Citizenship & Commitment.

“The Raven” is one of the most famous poems by American author Edgar Allan Poe, but its also one of his darkest, and for a good reason.
The values we were set to compare with this story were citizenship and commitment, and I genuinely feel like citizenship doesn't have anything to do with this poem, mainly because the topics that are chosen for this poem don't have anything to do with citizenship or what citizenship stands for, and also because we don’t really know the place where the speaker lives, and we also don’t know what or how strong are his feelings for the place he lives in, or if he’s ever been interested in the health and progress of town, or city, or country, the information is just plainly not available for our discussion or even present enough so that we can deduct it, and even if we only had even the name of the place in which the speaker lived, the poem presents us with far more important and relevant topics that would probably overshadow everything we could say about how the speaker feels about the place where he lives.
Commitment is a different story, because commitment is one of the values that are needed for a person to have a good relationship with another person, and in this story we see that the speaker held a very dear relationship with his lover, Lenore, who sadly has passed away, and obviously left the speaker with a clear toll on his emotions and probably his mental health too.  So, from this we can infer that in the relationship that the speaker and Lenore had, there was probably some commitment, even from one of the sides, or even both; we could support this argument in the fact that since Lenore had a really big impact on the speaker’s life, they must have had a relationship that included some sort of form of commitment, and even if it did not, the speaker still feels some sense of this value even after Lenore’s passing, because she affected his life in such a deep and meaningful way that the speaker still thinks about her, talks about her, worries about her, and still looks toward meeting her again some day.

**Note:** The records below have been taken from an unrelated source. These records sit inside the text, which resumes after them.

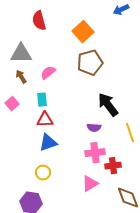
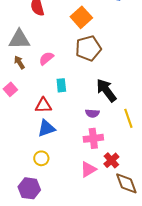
cyan rectangle: (42, 100) -> (61, 85), moved
red cross: (113, 166) -> (111, 160), moved, turned -35

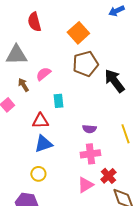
brown arrow: (19, 62) -> (23, 85), moved
black arrow: (106, 90) -> (114, 81), moved

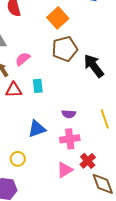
red triangle: (40, 121) -> (14, 90), moved
blue triangle: (43, 144) -> (37, 129), moved

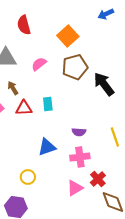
pink semicircle: (23, 59) -> (39, 64), moved

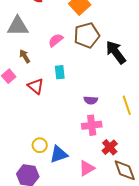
pink semicircle: (39, 64) -> (56, 40), moved
red triangle: (24, 108) -> (36, 86), moved, turned 42
blue triangle: (47, 147) -> (59, 154), moved
pink triangle: (75, 188) -> (87, 168), moved

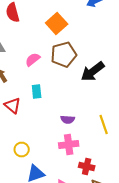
black arrow: (116, 52) -> (93, 72), turned -90
yellow circle: (40, 145) -> (22, 150), moved
red cross: (110, 147) -> (87, 166), turned -35

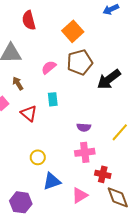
yellow line: (104, 124) -> (120, 132), turned 60

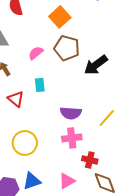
brown pentagon: (80, 62) -> (67, 48), turned 30
purple semicircle: (84, 127) -> (71, 113), size x1.5
yellow circle: (38, 157) -> (25, 143), size x1.6
blue triangle: (52, 181) -> (32, 181), moved

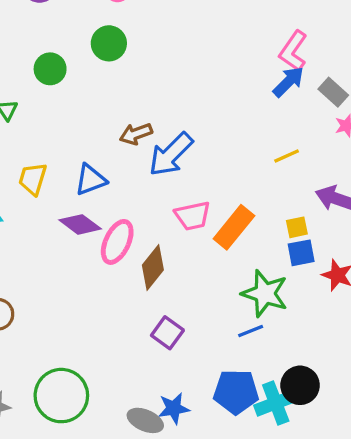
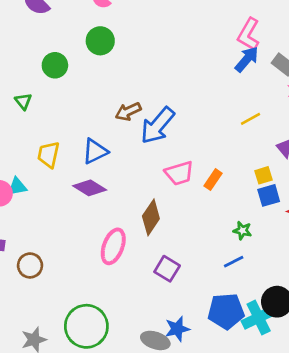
orange rectangle: (234, 227) -> (213, 180), size x0.6
pink ellipse: (117, 242) -> (113, 246), moved
green star: (265, 294) -> (242, 231), size x0.5

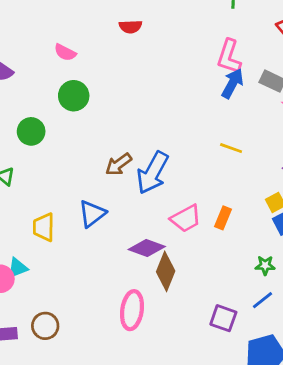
yellow line: (250, 119) -> (231, 148), moved, turned 60
purple diamond: (90, 188) -> (147, 248), moved
brown circle: (30, 265) -> (45, 326), moved
purple square: (167, 269) -> (223, 318), moved

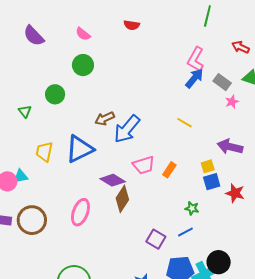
green circle: (31, 131) -> (55, 94), moved
blue triangle: (92, 214) -> (80, 149), size x1.4
pink ellipse: (132, 310) -> (80, 212), moved
brown circle: (45, 326) -> (32, 220), size x1.5

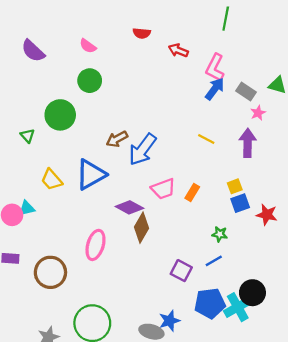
red arrow: (240, 47) -> (178, 50), moved
green circle: (55, 94) -> (60, 115), size x1.4
purple arrow: (230, 147) -> (248, 143), moved, turned 80
yellow trapezoid: (44, 152) -> (52, 180), turned -50
brown circle: (32, 220) -> (50, 272), moved

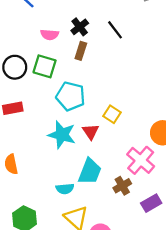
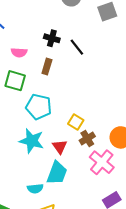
black cross: (80, 27) -> (52, 38), moved, turned -35
red triangle: (91, 132) -> (60, 147), moved
brown cross: (122, 186) -> (87, 138), moved

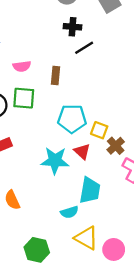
black cross: (52, 38) -> (73, 27), moved
black line: (77, 47) -> (84, 48), turned -72
cyan pentagon: (39, 107) -> (72, 119), moved
red triangle: (60, 147) -> (82, 151), moved

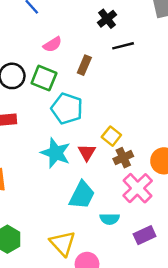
black cross: (73, 27) -> (107, 19), moved, turned 30
pink semicircle: (22, 66) -> (52, 44), turned -42
cyan pentagon: (72, 119) -> (67, 109), moved
cyan semicircle: (69, 212) -> (110, 219), moved

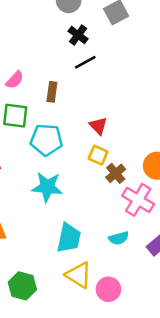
black cross: (107, 19) -> (78, 35), moved
red triangle: (87, 152) -> (98, 126), moved
cyan trapezoid: (82, 195) -> (69, 238), moved

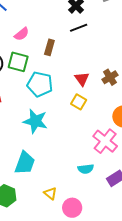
brown cross: (116, 173) -> (110, 77), moved
cyan trapezoid: (69, 238) -> (25, 163), moved
yellow triangle: (79, 275) -> (50, 193), size x0.6

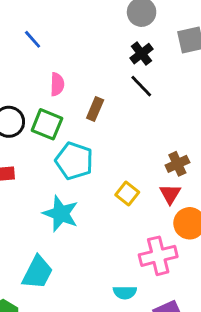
black line: (79, 28) -> (141, 86), turned 60
pink semicircle: (22, 34) -> (57, 84), turned -56
red triangle: (82, 79) -> (170, 194), moved
pink cross: (105, 141) -> (158, 256), turned 30

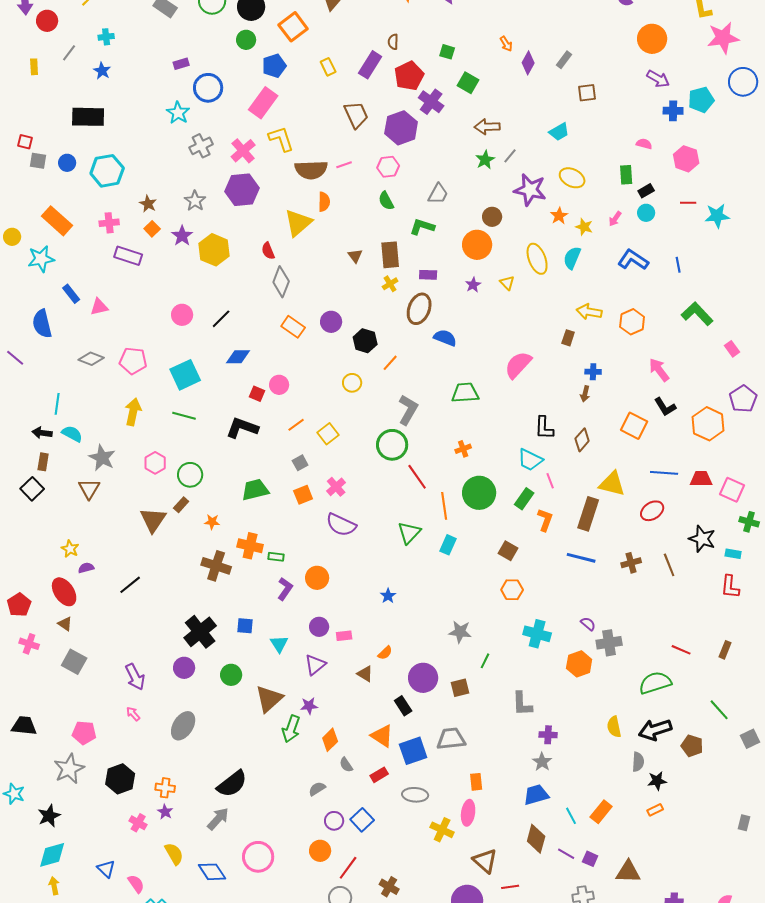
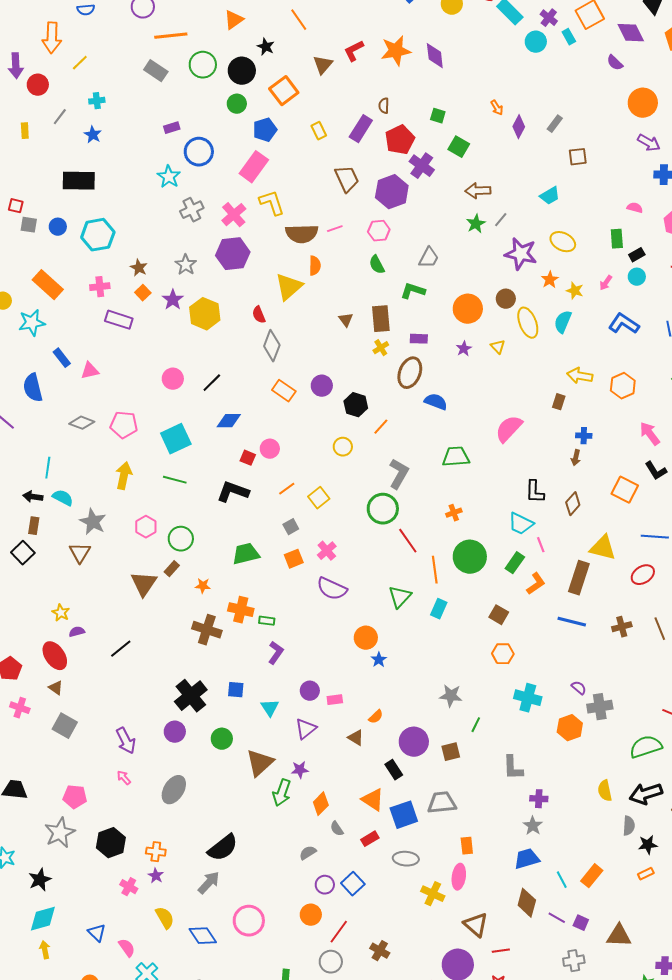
brown circle: (492, 217) -> (506, 299), moved
orange L-shape: (545, 520) -> (536, 584), turned 35
orange circle: (317, 578) -> (366, 638), moved

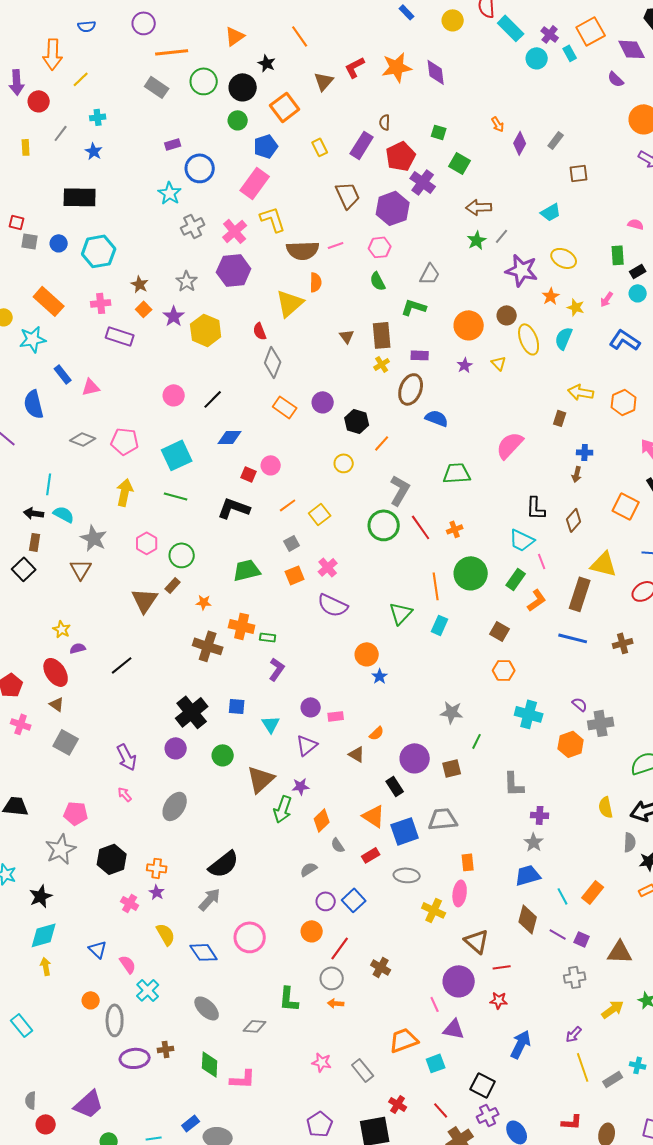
red line: (408, 541) -> (421, 527), moved

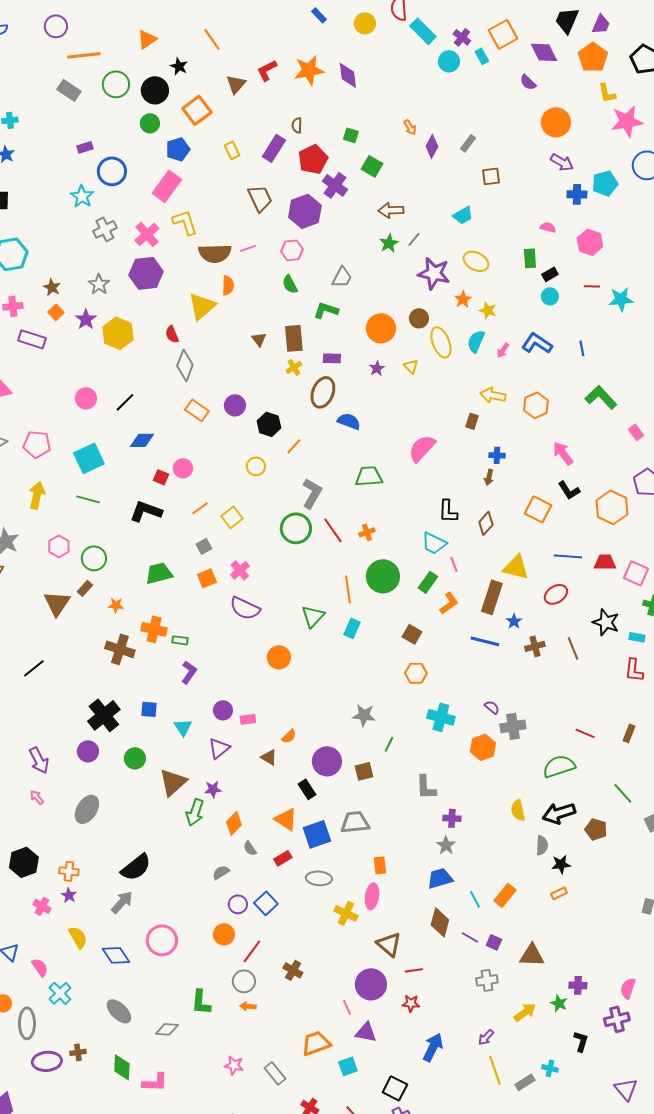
pink arrow: (607, 299) -> (503, 350), moved
blue star: (380, 676) -> (514, 621), moved

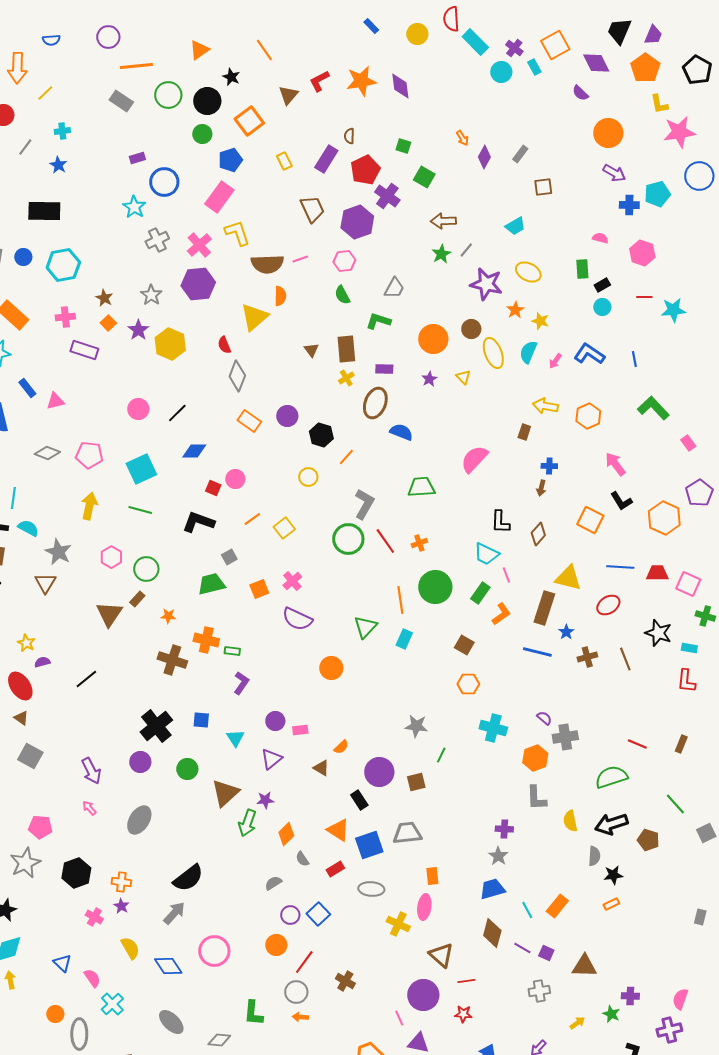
gray square: (204, 546) -> (229, 557), moved
gray L-shape: (426, 787) -> (536, 798), moved
yellow arrow: (525, 1012) -> (577, 1023), size x0.7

We could also try to compare this value to other events on this story, like how the raven “committed” itself to the speaker, and how he would not leave his side, or his chamber; at least that is what the speaker believes of the raven, since he believes the raven responded that it shall not leave, even when the speaker demands the bird to exit his house, after the speaker got incredibly mad at the bird.

Talking more about this two values (specially citizenship) and how I found them in the poem would probably be forcing them too much on a poem that just doesn’t display this kind of characteristics that much, but rather decides to take on the topics of obsession and guilt, and death (ones which are displayed in a great manner in the poem, by the way) and many other things that stray very far away from what the two values presented mean, citizenship more than commitment, though.


In my opinion a different set of values would have provided me with more material to make a deeper and more meaningful connection with the poem, who itself has a  very closed group of topics but from whom we can infer many other values discovered upon reflection, yet the value of commitment gave an opportunity to explore beyond to the relationship that the speaker might have held with Lenore, a relationship that was incredibly crucial to this poem.